*INSTRUCTIONS TO FOLLOW*: Please list every line in the records below that contains the word "categories".

*EXTRACTED MATERIAL*:
#####

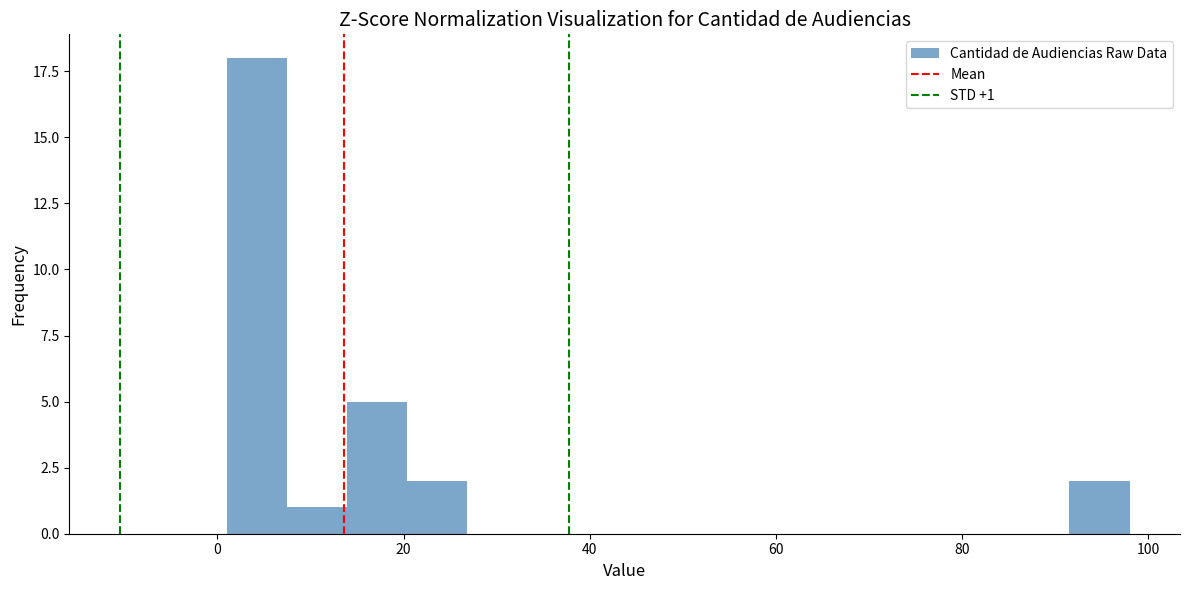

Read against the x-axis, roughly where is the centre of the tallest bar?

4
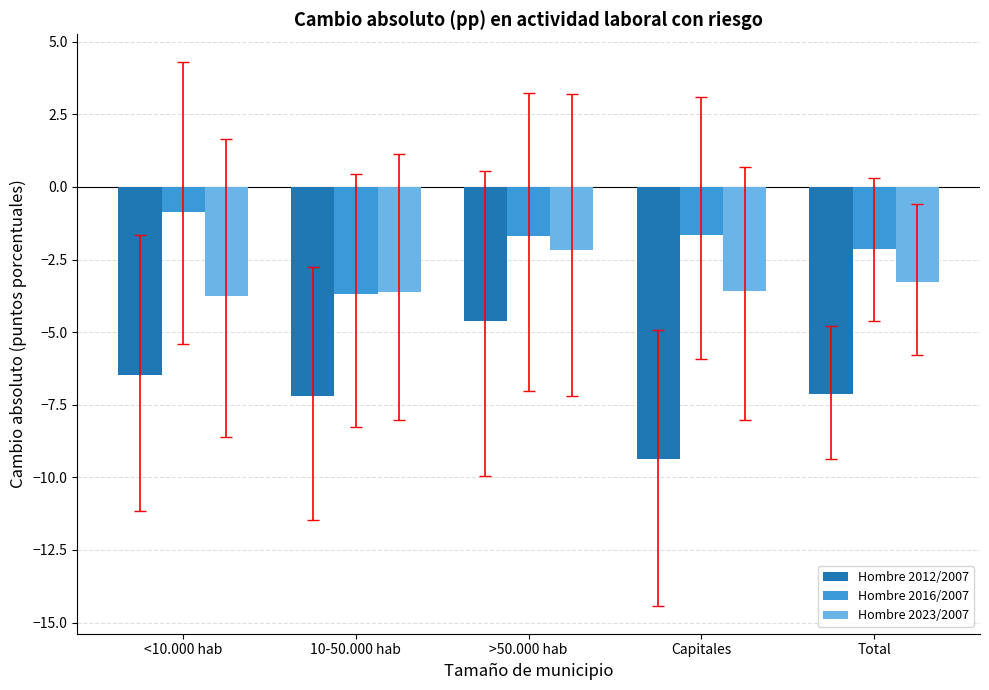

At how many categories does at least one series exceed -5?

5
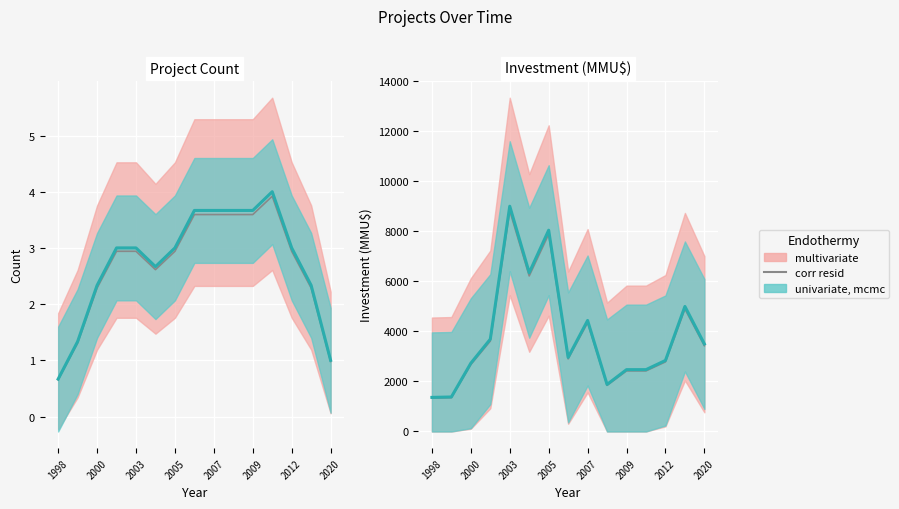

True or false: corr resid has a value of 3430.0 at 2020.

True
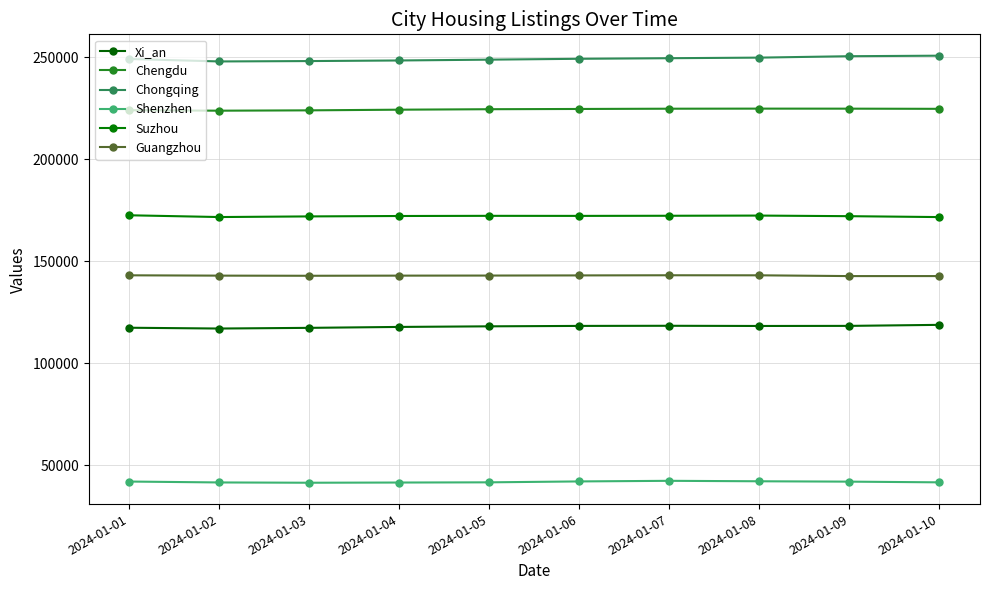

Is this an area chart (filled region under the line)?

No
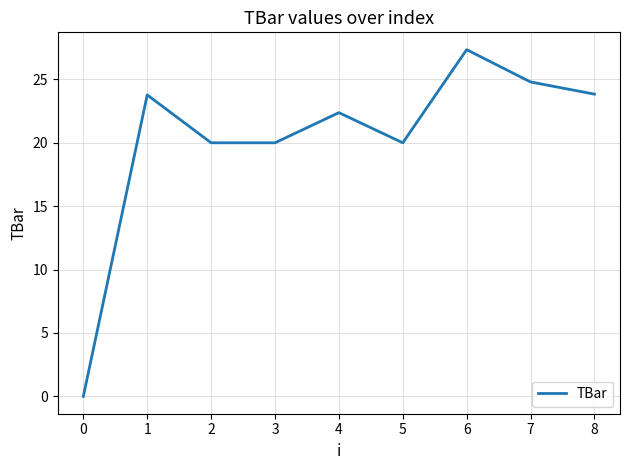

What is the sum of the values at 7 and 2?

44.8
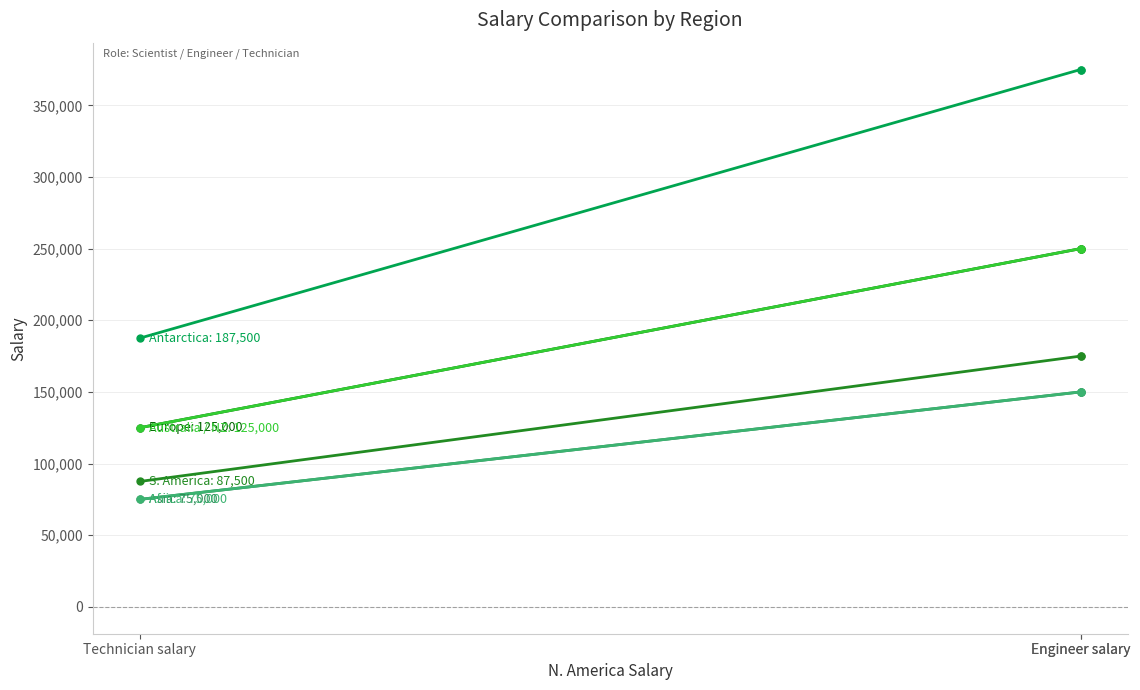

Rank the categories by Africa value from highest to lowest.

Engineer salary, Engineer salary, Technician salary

#####

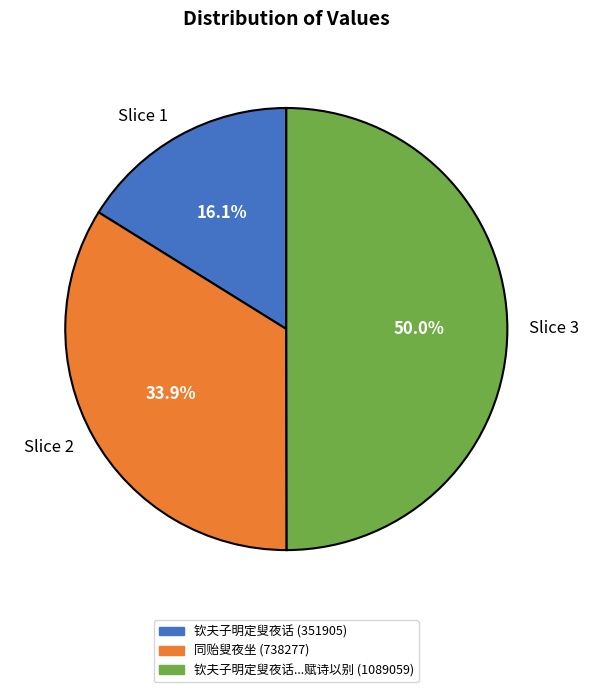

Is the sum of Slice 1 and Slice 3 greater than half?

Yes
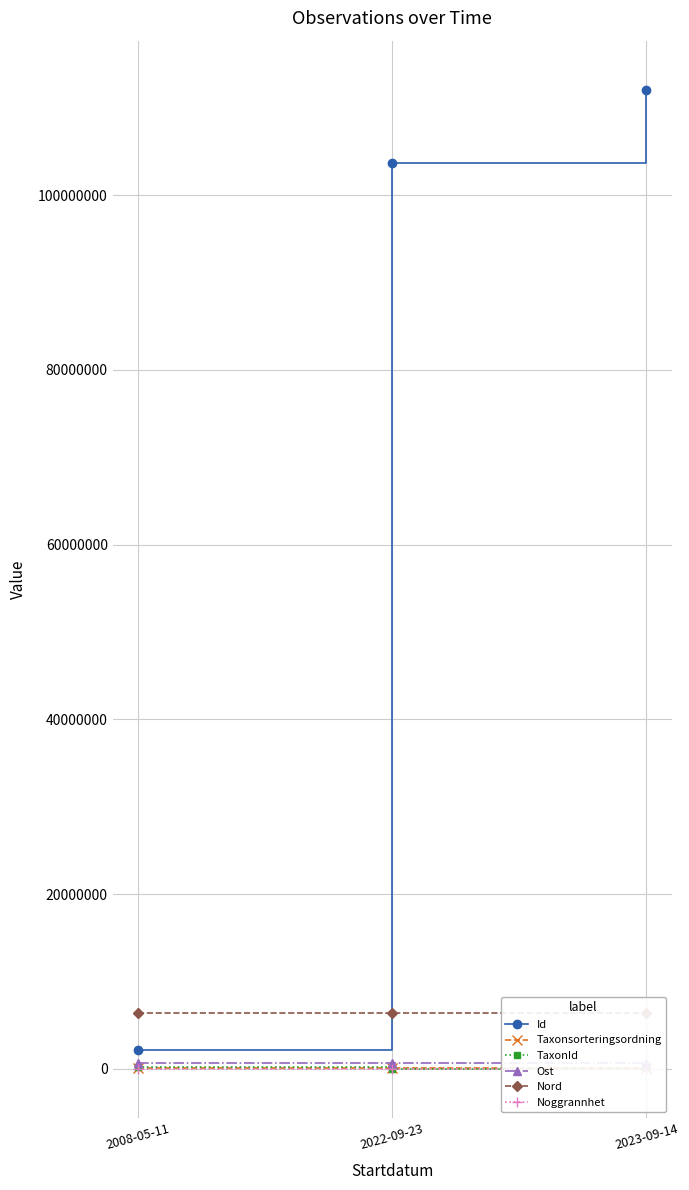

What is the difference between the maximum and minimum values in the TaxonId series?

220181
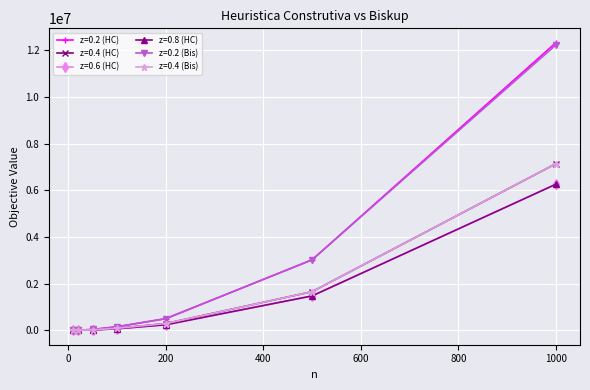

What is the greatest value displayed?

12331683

#####

*RESPONSE TO THE EXERCISE*:
At how many categories does at least one series exceed -5?
Rank the categories by Africa value from highest to lowest.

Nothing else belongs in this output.